Task goal:
Report only how many lines below include "switches".

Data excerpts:
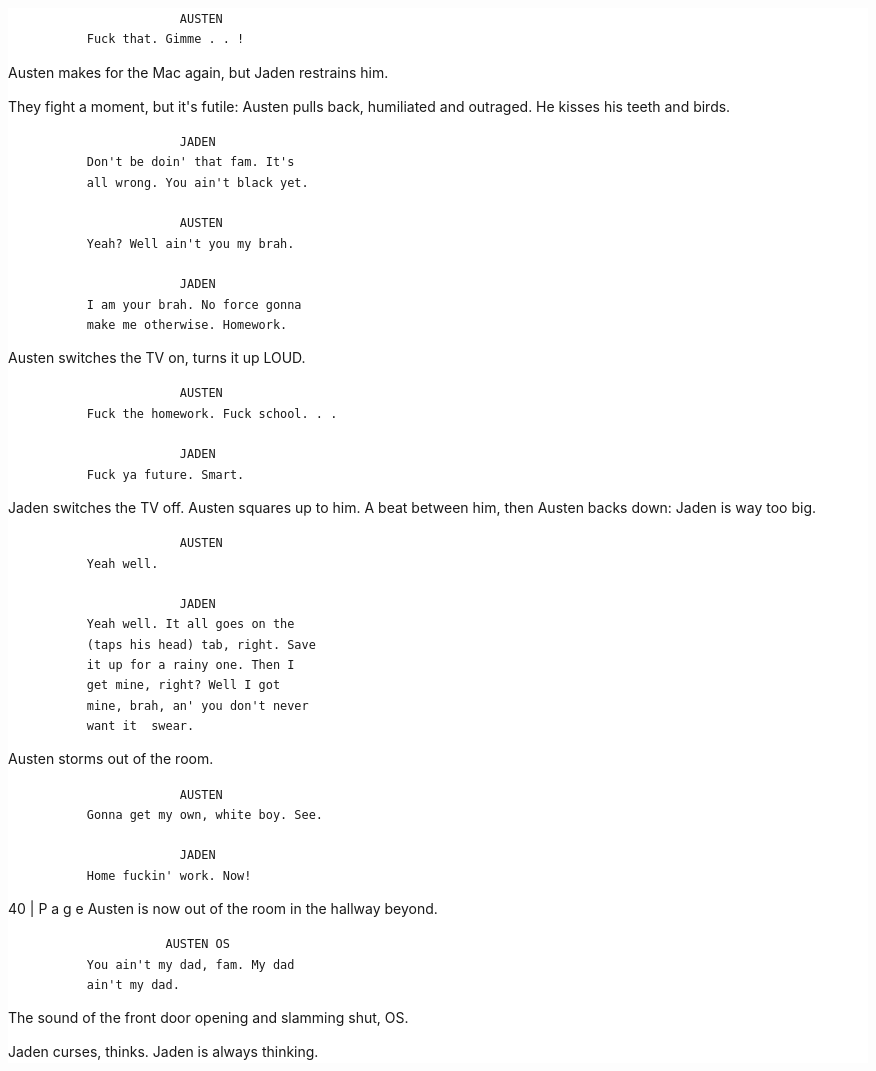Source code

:                             AUSTEN
               Fuck that. Gimme . . !

Austen makes for the Mac again, but Jaden restrains him.

They fight a moment, but it's futile: Austen pulls back,
humiliated and outraged. He kisses his teeth and birds.

                            JADEN
               Don't be doin' that fam. It's
               all wrong. You ain't black yet.

                            AUSTEN
               Yeah? Well ain't you my brah.

                            JADEN
               I am your brah. No force gonna
               make me otherwise. Homework.

Austen switches the TV on, turns it up LOUD.

                            AUSTEN
               Fuck the homework. Fuck school. . .

                            JADEN
               Fuck ya future. Smart.

Jaden switches the TV off. Austen squares up to him. A beat
between him, then Austen backs down: Jaden is way too big.

                            AUSTEN
               Yeah well.

                            JADEN
               Yeah well. It all goes on the
               (taps his head) tab, right. Save
               it up for a rainy one. Then I
               get mine, right? Well I got
               mine, brah, an' you don't never
               want it ­ swear.

Austen storms out of the room.

                            AUSTEN
               Gonna get my own, white boy. See.

                            JADEN
               Home fuckin' work. Now!

40 | P a g e
Austen is now out of the room in the hallway beyond.

                          AUSTEN OS
               You ain't my dad, fam. My dad
               ain't my dad.

The sound of the front door opening and slamming shut, OS.

Jaden curses, thinks. Jaden is always thinking.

Response to this exercise:
2